Work item: An exact copy of all records is expected, minus the images.

Task input:
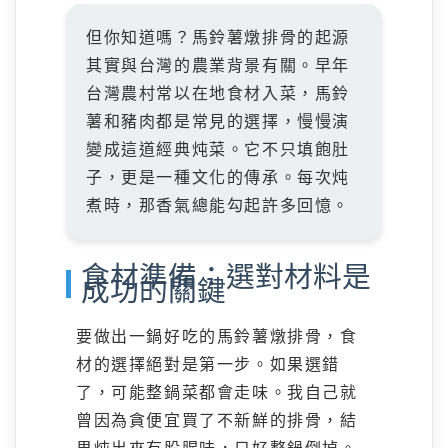
但你知道嗎？馬鈴薯燉排骨的起源
其實與台灣的農業背景有關。早年
台灣農村常以在地食材入菜，馬鈴
薯和豬肉都是常見的選擇，慢慢演
變成這道經典炖菜。它不只填飽肚
子，更是一種文化的傳承。每次炖
煮時，那香氣總能勾起許多回憶。
食材準備：選對材料是
成功的關鍵
要做出一鍋好吃的馬鈴薯燉排骨，食
材的選擇絕對是第一步。如果選錯
了，可能整鍋菜都會走味。我自己就
曾因為貪便宜買了不新鮮的排骨，結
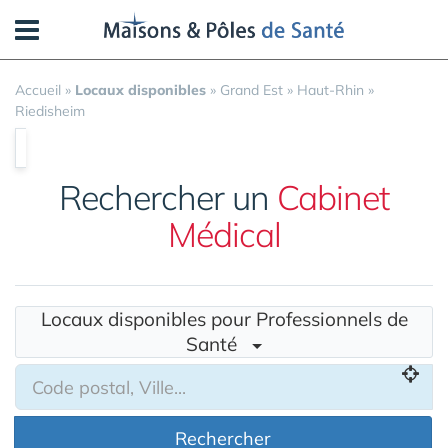
Panneau de gestion des cookies
Accueil
»
Locaux disponibles
»
Grand Est
»
Haut-Rhin
»
Riedisheim
Rechercher un
Cabinet
Médical
Locaux disponibles pour Professionnels de
Santé
Rechercher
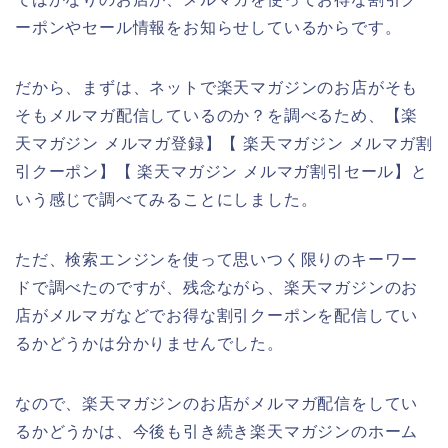
ーポンやセール情報をお知らせしているからです。
だから、まずは、ネットで楽天マガジンのお店がそも
そもメルマガ配信しているのか？を調べるため、【楽
天マガジン メルマガ登録】【 楽天マガジン メルマガ割
引クーポン】【 楽天マガジン メルマガ割引セール】と
いう感じで調べてみることにしました。
ただ、検索エンジンを使って思いつく限りのキーワー
ドで調べたのですが、残念ながら、楽天マガジンのお
店がメルマガなどでお得な割引クーポンを配信してい
るかどうかは分かりませんでした。
なので、楽天マガジンのお店がメルマガ配信をしてい
るかどうかは、今後も引き続き楽天マガジンのホーム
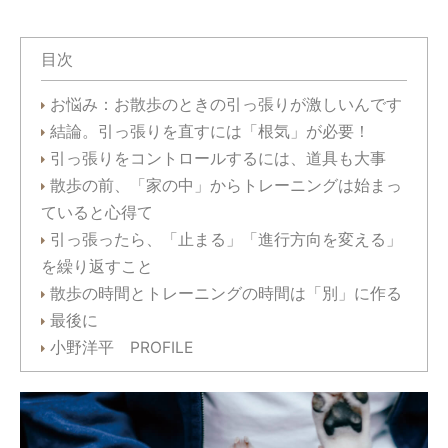
目次
お悩み：お散歩のときの引っ張りが激しいんです
結論。引っ張りを直すには「根気」が必要！
引っ張りをコントロールするには、道具も大事
散歩の前、「家の中」からトレーニングは始まっ
ていると心得て
引っ張ったら、「止まる」「進行方向を変える」
を繰り返すこと
散歩の時間とトレーニングの時間は「別」に作る
最後に
小野洋平 PROFILE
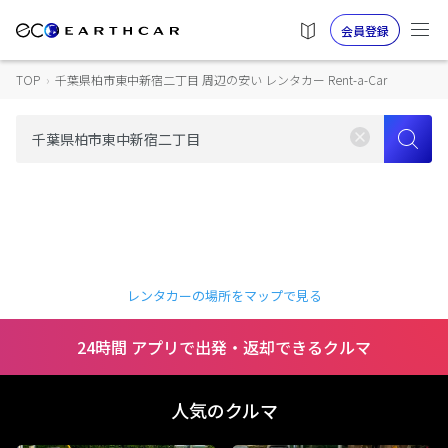
会員登録
TOP
›
千葉県柏市東中新宿二丁目 周辺の安い レンタカー Rent-a-Car
レンタカーの場所をマップで見る
24時間 アプリで出発・返却できるクルマ
人気のクルマ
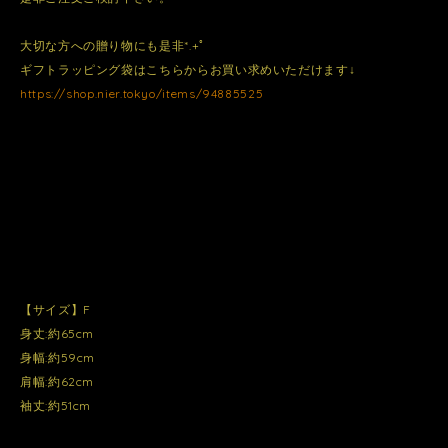
大切な方への贈り物にも是非*.+ﾟ
ギフトラッピング袋はこちらからお買い求めいただけます↓
https://shop.nier.tokyo/items/94885525
【サイズ】F
身丈:約65cm
身幅:約59cm
肩幅:約62cm
袖丈:約51cm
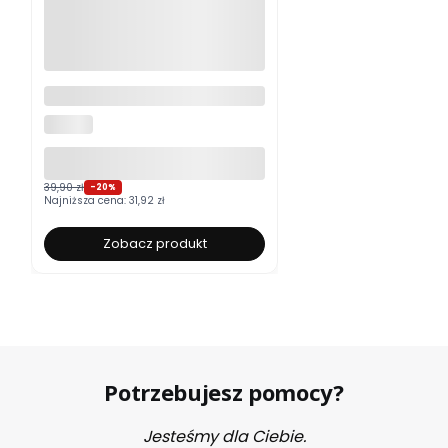
Moskitiera okienna na wymiar
ALUROLI
39,90 zł
-20%
Najniższa cena:
31,92 zł
Zobacz produkt
Potrzebujesz pomocy?
Jesteśmy dla Ciebie.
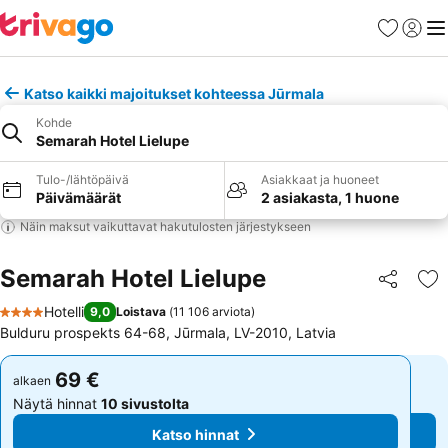
Suosikit
Kirjaud
Val
Katso kaikki majoitukset kohteessa Jūrmala
Kohde
Semarah Hotel Lielupe
Tulo-/lähtöpäivä
Asiakkaat ja huoneet
Päivämäärät
2 asiakasta, 1 huone
Näin maksut vaikuttavat hakutulosten järjestykseen
Semarah Hotel Lielupe
Jaa
Li
Hotelli
9,0
Loistava
(
11 106 arviota
)
4 Tähtiluokitus
Bulduru prospekts 64-68, Jūrmala, LV-2010, Latvia
69 €
69 €
alkaen
alkaen
Näytä hinnat
10 sivustolta
Näytä hinnat
10 sivustolta
Katso hinnat
Katso hinnat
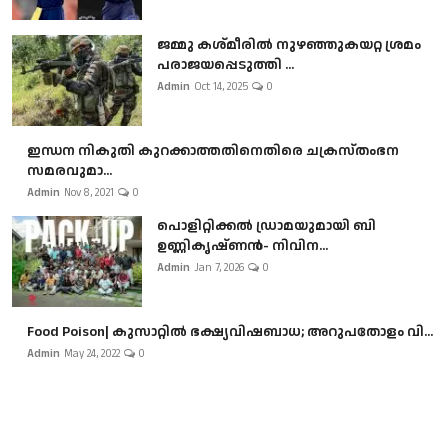
ജമ്മു കശ്മീരിൽ നുഴഞ്ഞുകയറ്റ ശ്രമം
പരാജയപ്പെടുത്തി ...
Admin
Oct 14, 2025
0
ഇന്ധന നികുതി കുറക്കാത്തതിനെതിരെ ചക്രസ്തംഭന
സമരവുമാ...
Admin
Nov 8, 2021
0
പൊളിറ്റിക്കല്‍ ഡ്രാമയുമായി ബി
ഉണ്ണികൃഷ്ണന്‍- നിവിന...
Admin
Jan 7, 2026
0
Food Poison| കുസാറ്റില്‍ ഭക്ഷ്യവിഷബാധ; അറുപതോളം വി...
Admin
May 24, 2022
0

Worked solution:
但你知道嗎？馬鈴薯燉排骨的起源
其實與台灣的農業背景有關。早年
台灣農村常以在地食材入菜，馬鈴
薯和豬肉都是常見的選擇，慢慢演
變成這道經典炖菜。它不只填飽肚
子，更是一種文化的傳承。每次炖
煮時，那香氣總能勾起許多回憶。
食材準備：選對材料是
成功的關鍵
要做出一鍋好吃的馬鈴薯燉排骨，食
材的選擇絕對是第一步。如果選錯
了，可能整鍋菜都會走味。我自己就
曾因為貪便宜買了不新鮮的排骨，結
Panneau de gestion des cookies
Accueil
»
Locaux disponibles
»
Grand Est
»
Haut-Rhin
»
Riedisheim
Rechercher un
Cabinet
Médical
Locaux disponibles pour Professionnels de
Santé
Rechercher
ーポンやセール情報をお知らせしているからです。
だから、まずは、ネットで楽天マガジンのお店がそも
そもメルマガ配信しているのか？を調べるため、【楽
天マガジン メルマガ登録】【 楽天マガジン メルマガ割
引クーポン】【 楽天マガジン メルマガ割引セール】と
いう感じで調べてみることにしました。
ただ、検索エンジンを使って思いつく限りのキーワー
ドで調べたのですが、残念ながら、楽天マガジンのお
店がメルマガなどでお得な割引クーポンを配信してい
るかどうかは分かりませんでした。
なので、楽天マガジンのお店がメルマガ配信をしてい
るかどうかは、今後も引き続き楽天マガジンのホーム
目次
お悩み：お散歩のときの引っ張りが激しいんです
結論。引っ張りを直すには「根気」が必要！
引っ張りをコントロールするには、道具も大事
散歩の前、「家の中」からトレーニングは始まっ
ていると心得て
引っ張ったら、「止まる」「進行方向を変える」
を繰り返すこと
散歩の時間とトレーニングの時間は「別」に作る
最後に
小野洋平 PROFILE
会員登録
TOP
›
千葉県柏市東中新宿二丁目 周辺の安い レンタカー Rent-a-Car
レンタカーの場所をマップで見る
24時間 アプリで出発・返却できるクルマ
人気のクルマ
大切な方への贈り物にも是非*.+ﾟ
ギフトラッピング袋はこちらからお買い求めいただけます↓
https://shop.nier.tokyo/items/94885525
【サイズ】F
身丈:約65cm
身幅:約59cm
肩幅:約62cm
袖丈:約51cm
Moskitiera okienna na wymiar
ALUROLI
39,90 zł
-20%
Najniższa cena:
31,92 zł
Zobacz produkt
Potrzebujesz pomocy?
Jesteśmy dla Ciebie.
Suosikit
Kirjaud
Val
Katso kaikki majoitukset kohteessa Jūrmala
Kohde
Semarah Hotel Lielupe
Tulo-/lähtöpäivä
Asiakkaat ja huoneet
Päivämäärät
2 asiakasta, 1 huone
Näin maksut vaikuttavat hakutulosten järjestykseen
Semarah Hotel Lielupe
Jaa
Li
Hotelli
9,0
Loistava
(
11 106 arviota
)
4 Tähtiluokitus
Bulduru prospekts 64-68, Jūrmala, LV-2010, Latvia
69 €
69 €
alkaen
alkaen
Näytä hinnat
10 sivustolta
Näytä hinnat
10 sivustolta
Katso hinnat
Katso hinnat
ജമ്മു കശ്മീരിൽ നുഴഞ്ഞുകയറ്റ ശ്രമം
പരാജയപ്പെടുത്തി ...
Admin
Oct 14, 2025
0
ഇന്ധന നികുതി കുറക്കാത്തതിനെതിരെ ചക്രസ്തംഭന
സമരവുമാ...
Admin
Nov 8, 2021
0
പൊളിറ്റിക്കല്‍ ഡ്രാമയുമായി ബി
ഉണ്ണികൃഷ്ണന്‍- നിവിന...
Admin
Jan 7, 2026
0
Food Poison| കുസാറ്റില്‍ ഭക്ഷ്യവിഷബാധ; അറുപതോളം വി...
Admin
May 24, 2022
0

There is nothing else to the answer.